Before becoming mayor, Betty Cheever was active in other areas of Downers Grove government. In 1975, she was the first woman elected to serve as a village commissioner. Before that, Cheever served eight years on the plan commission.

Cheever worked for 22 years at Argonne National Laboratory in Lemont, working her way up to the position of executive secretary for the deputy lab director.

Mary Cheever marveled that her mother's time at Argonne overlapped with her time as mayor.

"Betty could talk to you, read a document and type it at the same time. She was amazing that way," remembers friend Nancy Peraino.

"She was a woman in a more contemporary age who could have been the CEO of an international corporation," Peraino said. "She was that good."

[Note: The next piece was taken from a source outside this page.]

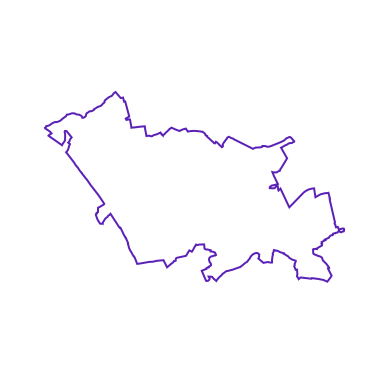 outline of Trusesti, Botosani, Romania, rotated 100°
{"feature_id": "2599482B20479262560509", "entity_name": "Trusesti", "entity_type": "district", "adm_level": 2, "iso_a3": "ROU", "parent_name": "Romania", "parent_adm1": "Botosani", "projection": "albers", "projection_center": [26.998, 47.76], "detail": "fine", "context": "isolated", "style": "outline", "palette": "violet", "viewbox_px": 384, "rotation_deg": 100, "n_neighbors": 0, "source": "geoboundaries", "source_scale": "gbopen_adm2", "svg_char_len": 6042}
<svg xmlns="http://www.w3.org/2000/svg" viewBox="0 0 384 384"><g transform="rotate(100 192 192)"><path d="M272.3,233.5L271.3,230.3L268.3,222.1L267.4,218.2L266.0,215.1L264.1,208.2L270.5,203.5L264.9,198.8L264.8,198.5L263.9,198.0L263.3,197.9L263.3,197.5L262.5,196.1L261.1,196.4L260.2,196.2L259.7,195.8L259.2,195.0L258.8,193.9L255.9,186.8L250.0,184.5L250.8,181.8L248.0,180.6L246.4,180.2L243.3,178.9L243.7,178.5L242.5,175.7L241.5,171.0L245.6,169.8L245.9,169.5L246.2,167.4L245.9,167.0L245.9,166.4L246.2,164.0L246.1,163.6L247.3,163.5L247.2,161.9L247.3,160.3L247.7,158.8L248.3,158.6L248.5,158.2L250.6,157.0L250.4,157.3L250.3,157.7L250.6,158.4L250.6,158.9L251.3,160.0L252.3,162.2L253.7,163.3L254.2,163.5L255.8,163.5L258.0,162.4L258.5,161.7L259.7,160.8L260.6,160.5L261.0,160.6L262.9,162.8L263.4,162.5L263.7,163.3L264.5,164.6L265.0,164.8L265.4,164.6L266.3,166.3L267.9,168.7L276.5,163.1L277.2,162.4L276.5,160.6L275.3,159.7L273.9,159.6L273.4,159.8L272.9,160.7L272.4,161.0L272.0,157.5L273.4,156.0L275.4,152.6L274.5,152.3L271.5,150.6L269.0,148.6L267.1,147.5L265.8,146.1L264.0,144.5L263.6,143.2L261.4,138.4L259.7,135.5L258.9,133.9L258.3,133.3L257.9,131.9L256.6,130.6L252.6,127.2L251.3,125.7L247.6,123.7L245.5,123.0L243.0,121.4L241.7,119.7L240.9,118.3L240.8,117.1L240.9,116.5L241.8,115.3L241.8,115.0L244.3,114.6L246.0,115.1L249.4,109.3L247.8,105.3L247.9,103.6L247.8,102.0L247.5,100.9L245.0,101.4L241.0,101.6L239.7,101.3L238.5,101.9L236.5,101.2L235.0,101.3L234.9,100.4L235.3,99.2L235.0,98.4L235.1,97.0L235.8,95.4L236.0,94.7L236.4,90.8L237.0,90.8L237.2,89.9L238.7,86.2L240.0,84.6L241.1,81.8L241.7,77.9L242.7,77.8L245.2,78.5L246.0,78.1L247.5,78.4L250.6,76.4L250.2,75.1L254.4,74.0L256.9,74.0L257.6,73.0L259.3,71.8L257.4,70.3L257.3,70.0L256.7,59.4L256.6,59.2L256.0,59.0L255.7,52.3L255.8,47.2L256.8,43.2L252.6,41.0L250.2,40.0L243.6,44.9L243.3,44.8L243.0,43.8L242.6,43.9L239.5,47.1L236.9,50.9L235.8,51.8L234.5,52.3L233.9,52.9L233.3,54.4L232.9,57.6L232.7,58.0L232.1,61.0L231.5,61.9L227.5,62.8L226.9,62.0L226.7,61.2L226.5,59.1L226.0,59.2L225.5,58.8L222.1,54.7L220.3,55.5L220.1,54.9L218.7,55.6L216.0,51.9L215.7,51.9L215.5,52.5L213.5,49.6L213.1,49.1L212.1,48.9L210.9,47.9L210.3,47.2L210.1,46.4L210.1,46.0L209.4,45.8L208.6,45.9L207.9,44.5L207.9,43.9L207.5,43.7L207.2,43.0L207.0,42.8L206.8,42.1L206.6,41.6L204.6,40.6L204.4,40.2L205.1,40.0L205.5,39.6L205.8,38.1L204.6,36.7L204.6,36.0L204.4,35.7L203.3,35.5L201.8,36.0L201.7,36.5L201.7,37.1L203.4,40.9L201.1,42.3L201.8,44.1L199.3,45.2L198.4,46.1L197.9,46.2L197.1,45.9L196.9,46.0L176.0,54.9L174.3,55.4L174.3,55.1L169.1,57.5L169.4,58.3L169.7,58.9L169.8,59.9L170.1,60.8L171.8,64.7L173.6,67.1L175.7,69.5L167.2,72.4L168.2,75.4L169.4,77.7L171.2,80.1L173.1,81.9L190.2,93.5L173.4,105.4L174.0,105.7L174.5,106.3L175.5,107.0L174.5,107.7L172.8,107.9L172.2,108.2L171.9,108.6L171.3,108.6L171.1,109.1L172.5,110.5L173.8,111.2L174.3,112.7L174.4,113.4L174.4,113.9L174.7,116.1L173.8,116.2L173.4,116.1L171.8,114.6L170.8,111.9L169.2,108.8L162.0,114.1L158.4,116.3L158.4,114.2L158.0,112.2L157.7,111.7L155.8,109.6L155.7,109.1L154.0,108.9L152.5,108.1L142.3,104.2L132.9,112.0L132.2,111.0L129.7,108.1L128.5,106.2L127.6,105.5L126.7,103.9L126.8,103.3L126.1,101.7L125.2,101.0L124.7,100.1L124.3,100.1L121.3,103.9L120.8,105.1L121.2,106.1L122.1,107.2L122.5,108.1L125.5,110.5L127.9,113.9L133.1,122.3L134.1,124.4L134.3,125.4L134.4,126.2L134.0,127.5L134.3,129.8L134.4,130.2L134.6,130.0L135.3,130.8L136.0,131.8L137.3,137.3L138.9,139.4L132.9,159.6L132.2,160.9L132.3,161.4L131.8,163.5L131.2,165.3L132.2,166.6L133.6,167.0L135.1,168.0L136.4,168.4L136.7,168.7L138.3,169.5L140.1,170.0L140.8,169.9L141.3,169.5L142.3,169.8L142.7,170.3L141.4,172.4L139.2,175.4L138.4,177.2L140.1,177.8L140.2,178.2L140.0,178.8L139.1,180.0L136.8,183.8L136.4,184.1L135.1,186.5L134.8,186.8L134.2,186.8L133.8,188.5L133.2,188.6L132.4,189.2L130.8,192.0L131.0,193.2L130.9,193.9L131.0,195.9L131.4,200.5L132.2,203.7L133.2,206.6L130.6,209.1L131.9,211.8L132.9,213.4L134.1,214.8L133.4,218.7L132.2,223.4L133.5,224.5L133.8,225.1L134.7,225.5L138.2,228.2L139.5,228.9L141.0,230.2L141.5,230.3L140.5,231.3L140.7,231.9L138.9,233.3L141.5,237.0L141.8,237.9L142.7,239.6L144.0,241.1L144.2,241.5L144.0,243.4L144.1,243.7L144.0,244.1L144.3,244.7L144.3,245.5L144.8,246.6L136.7,249.6L135.5,249.9L137.1,255.9L137.9,258.2L139.2,262.9L138.2,263.1L131.3,265.7L131.3,266.3L132.4,269.0L132.1,269.5L131.2,270.0L128.6,266.9L114.4,273.5L114.5,274.0L114.8,274.6L111.0,276.3L111.5,277.4L111.8,278.2L111.7,278.7L106.8,284.7L108.3,286.1L111.2,287.6L113.3,290.6L116.9,293.7L117.6,293.9L118.9,293.7L120.5,295.1L122.1,296.0L123.1,296.9L124.7,299.7L127.7,303.0L128.2,302.9L129.6,304.5L130.0,305.4L130.3,306.9L132.1,308.6L132.5,309.2L133.4,309.7L134.6,309.7L136.0,309.9L137.7,311.7L137.9,313.0L136.7,313.6L136.0,314.6L135.5,316.4L135.6,319.6L135.0,321.0L135.0,321.5L135.2,321.9L135.1,322.6L135.2,323.4L135.6,324.4L137.3,327.5L137.5,328.7L139.3,329.3L142.5,332.4L144.6,334.0L146.1,336.2L146.8,337.9L146.9,339.2L148.8,341.8L151.2,344.1L152.5,347.0L153.5,347.1L154.9,348.5L154.7,347.9L157.2,342.3L158.7,340.5L160.4,342.4L161.5,343.1L168.5,328.1L166.8,327.6L163.9,326.2L162.4,326.1L157.4,326.9L154.7,327.9L153.9,327.6L153.8,326.1L159.1,320.0L161.7,321.4L163.4,321.4L164.9,322.5L166.0,320.5L167.8,321.0L171.8,321.4L174.2,322.4L174.7,322.9L183.3,313.4L185.8,311.2L188.1,308.4L190.4,306.3L191.5,305.0L192.6,303.9L192.6,303.6L193.6,302.9L194.8,301.3L195.5,300.8L196.1,299.9L196.7,299.4L198.1,297.6L202.6,293.2L211.4,283.5L217.6,277.5L218.6,276.7L218.8,276.4L219.2,276.4L219.8,276.9L222.4,279.9L223.8,281.8L228.1,281.1L229.0,282.2L229.6,281.9L229.9,282.0L230.5,282.8L231.5,282.6L235.3,280.4L237.7,278.4L239.1,277.0L239.2,276.6L238.9,275.5L238.5,274.8L238.7,274.4L237.2,274.4L233.6,272.9L232.3,272.0L231.3,271.0L229.7,270.3L229.0,269.3L227.6,268.5L239.8,257.1L240.0,256.5L239.7,256.3L240.2,255.8L245.8,251.8L248.0,250.0L247.8,250.0L248.4,249.4L253.5,246.0L254.4,246.2L255.2,245.5L258.1,244.3L258.8,243.7L260.0,243.0L262.5,240.7L264.4,239.3L265.6,238.2L265.5,237.9L266.7,236.9L272.3,233.5Z" fill="none" stroke="#5b21b6" stroke-width="2"/></g></svg>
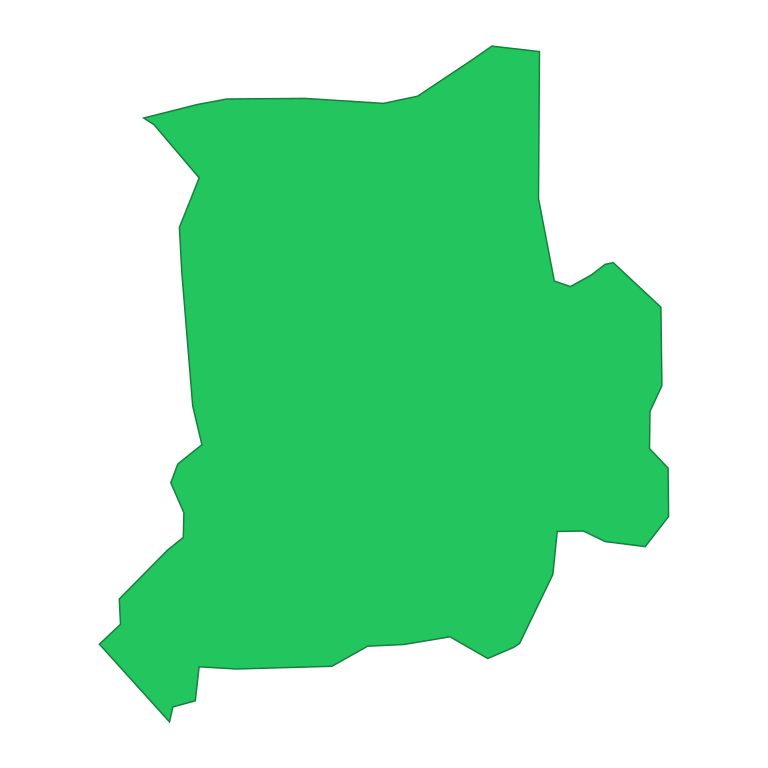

Lyle Cheever, Betty Cheever's husband, says his wife's involvement with the League of Women Voters got her interested in politics.

She served as president of what is now the League of Women Voters of Downers Grove, Woodridge, Lisle from 1969 to 1973. She was a member of the board of the Illinois League of Women Voters from 1974 to 1977.

Betty Cheever was also known as a voting rights advocate, continuing to register voters into her retirement.

"She would recognize somebody who needed help and would go out her way to help them," Lyle Cheever said.

In April 2017, the Pierce Downer's Heritage Alliance dedicated a bench to Cheever in Lyman Woods. A plaque specifically cites her "lifetime of leadership in civic causes including her key role in achieving public ownership of the Lyman Woods Preserve."

Because of the COVID-19 pandemic, a memorial service for Cheever is expected to take place sometime in spring or summer.